• _Work to complete_
In the records below, edit everything from the line containing "like h=2 m=50" down to the line containing "h=3 m=23 s=10" by replacing "populated" with "filled", keeping every other word unchanged. Leave the pictures out of your answer.

>> START The records

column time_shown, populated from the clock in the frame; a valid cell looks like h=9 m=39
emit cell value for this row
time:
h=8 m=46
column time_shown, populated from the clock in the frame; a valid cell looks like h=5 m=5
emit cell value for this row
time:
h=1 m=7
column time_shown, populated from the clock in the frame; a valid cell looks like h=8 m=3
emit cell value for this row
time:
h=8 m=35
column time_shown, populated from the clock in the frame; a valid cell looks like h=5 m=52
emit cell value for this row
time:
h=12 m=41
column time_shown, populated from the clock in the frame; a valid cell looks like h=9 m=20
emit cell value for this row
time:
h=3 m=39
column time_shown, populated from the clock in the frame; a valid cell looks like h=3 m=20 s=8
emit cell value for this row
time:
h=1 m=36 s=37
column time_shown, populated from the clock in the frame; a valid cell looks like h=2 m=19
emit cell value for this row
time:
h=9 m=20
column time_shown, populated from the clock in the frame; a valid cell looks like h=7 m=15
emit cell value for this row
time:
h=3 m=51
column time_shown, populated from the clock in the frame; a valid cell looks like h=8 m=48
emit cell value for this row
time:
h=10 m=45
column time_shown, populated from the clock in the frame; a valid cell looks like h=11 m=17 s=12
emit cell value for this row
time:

>> END The records
>> START The records

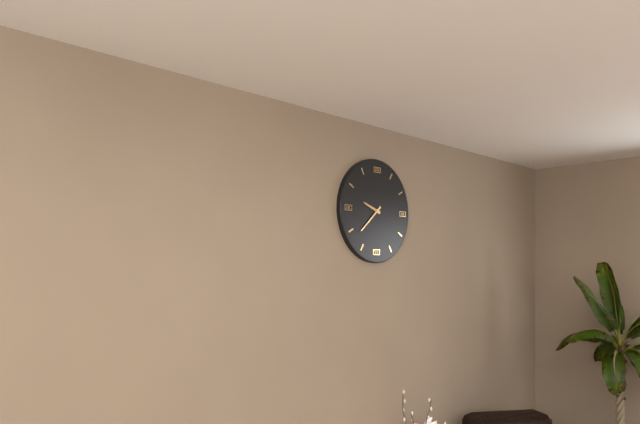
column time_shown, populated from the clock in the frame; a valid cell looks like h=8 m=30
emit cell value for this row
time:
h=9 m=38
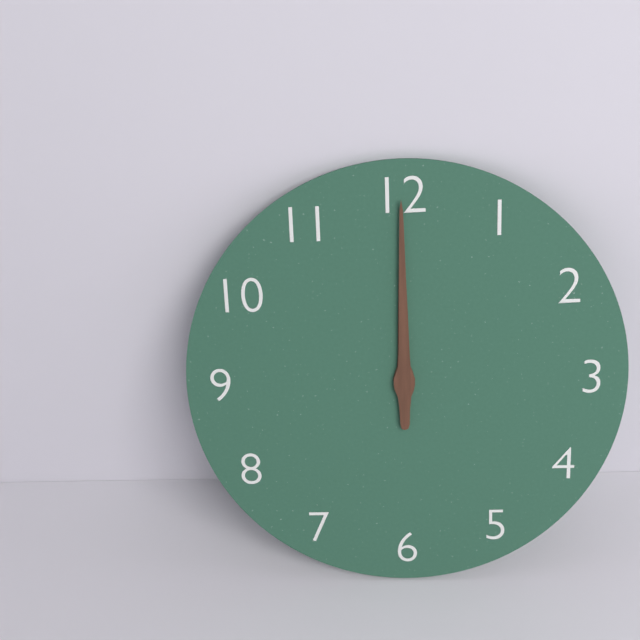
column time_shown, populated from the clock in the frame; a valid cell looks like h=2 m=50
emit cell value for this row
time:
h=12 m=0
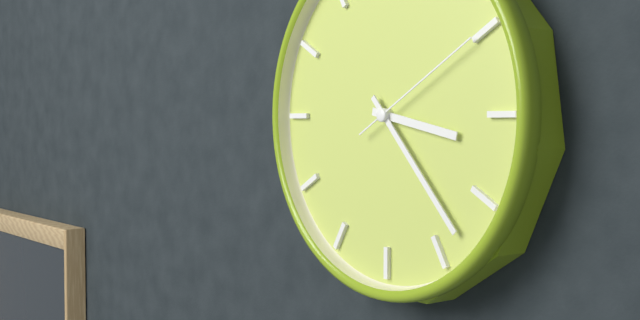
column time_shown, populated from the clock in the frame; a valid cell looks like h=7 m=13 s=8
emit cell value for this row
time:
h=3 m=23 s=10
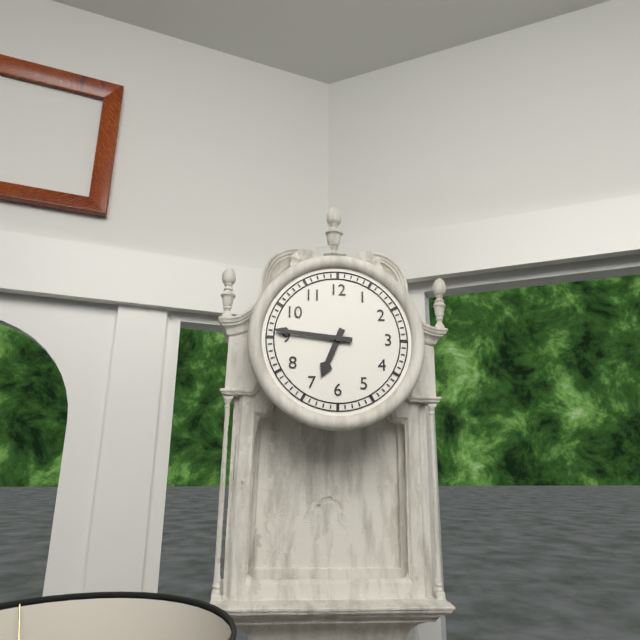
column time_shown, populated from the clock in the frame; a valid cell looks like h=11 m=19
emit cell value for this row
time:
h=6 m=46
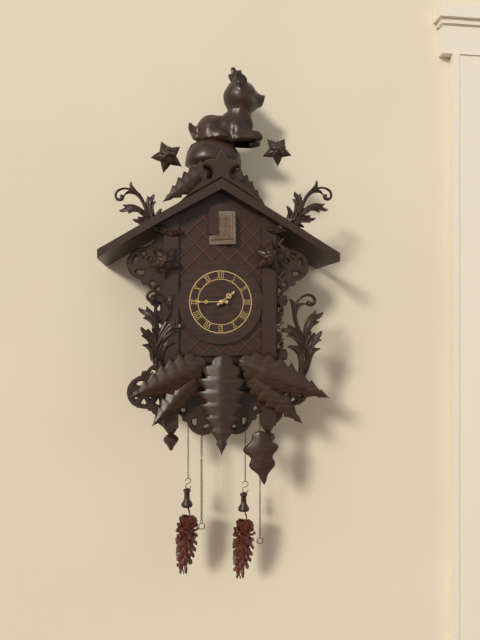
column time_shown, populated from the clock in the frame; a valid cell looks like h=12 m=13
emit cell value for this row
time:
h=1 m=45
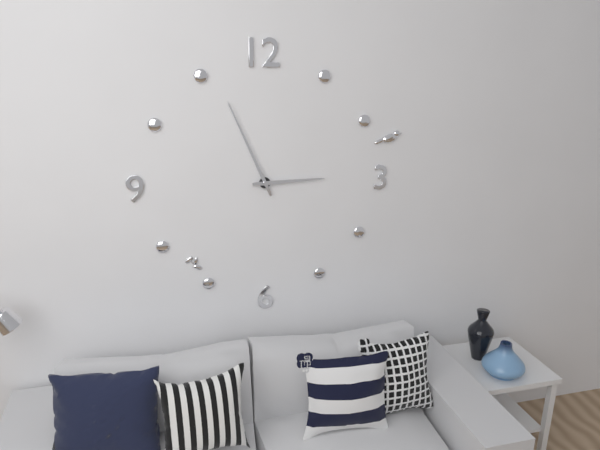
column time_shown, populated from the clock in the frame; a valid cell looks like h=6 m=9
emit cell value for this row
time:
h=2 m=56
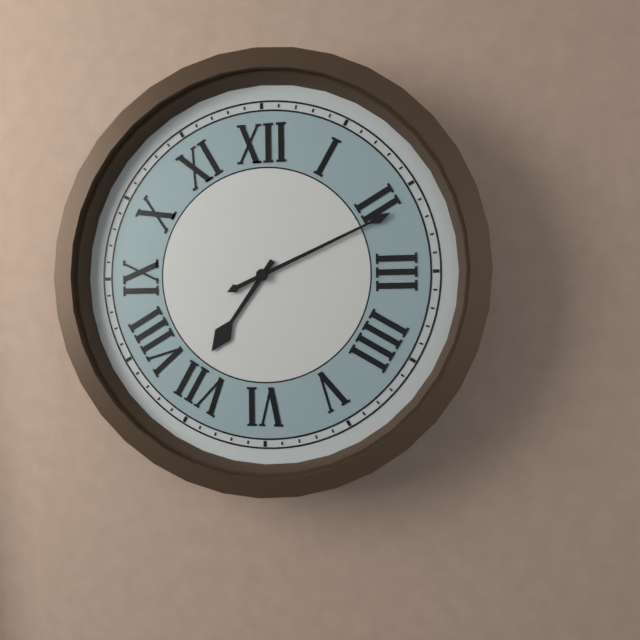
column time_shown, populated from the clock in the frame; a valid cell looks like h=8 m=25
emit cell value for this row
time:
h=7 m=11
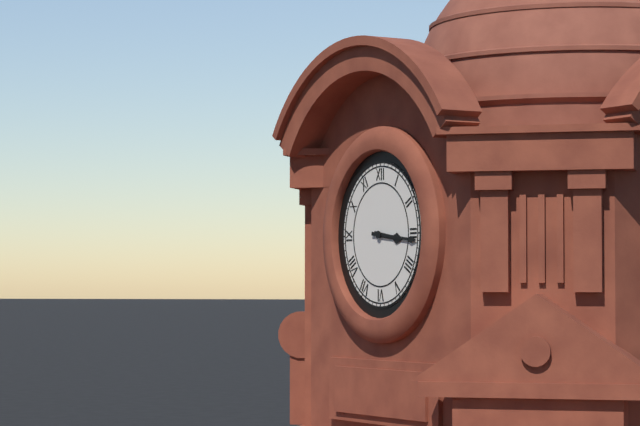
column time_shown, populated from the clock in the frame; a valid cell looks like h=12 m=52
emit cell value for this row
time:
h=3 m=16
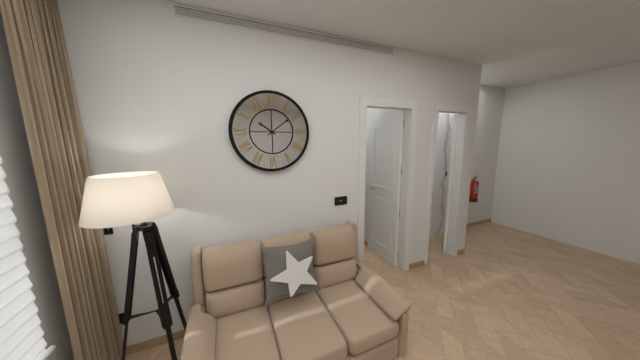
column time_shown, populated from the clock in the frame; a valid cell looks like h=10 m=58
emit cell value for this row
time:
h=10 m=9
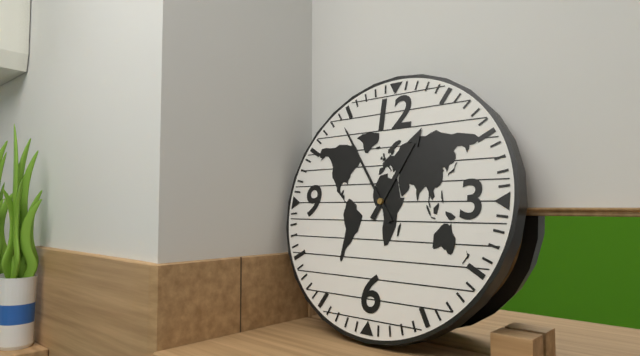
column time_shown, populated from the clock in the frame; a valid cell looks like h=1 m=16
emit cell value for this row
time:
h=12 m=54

>> END The records

• _Exercise solution_
column time_shown, filled from the clock in the frame; a valid cell looks like h=2 m=50
emit cell value for this row
time:
h=12 m=0
column time_shown, filled from the clock in the frame; a valid cell looks like h=7 m=13 s=8
emit cell value for this row
time:
h=3 m=23 s=10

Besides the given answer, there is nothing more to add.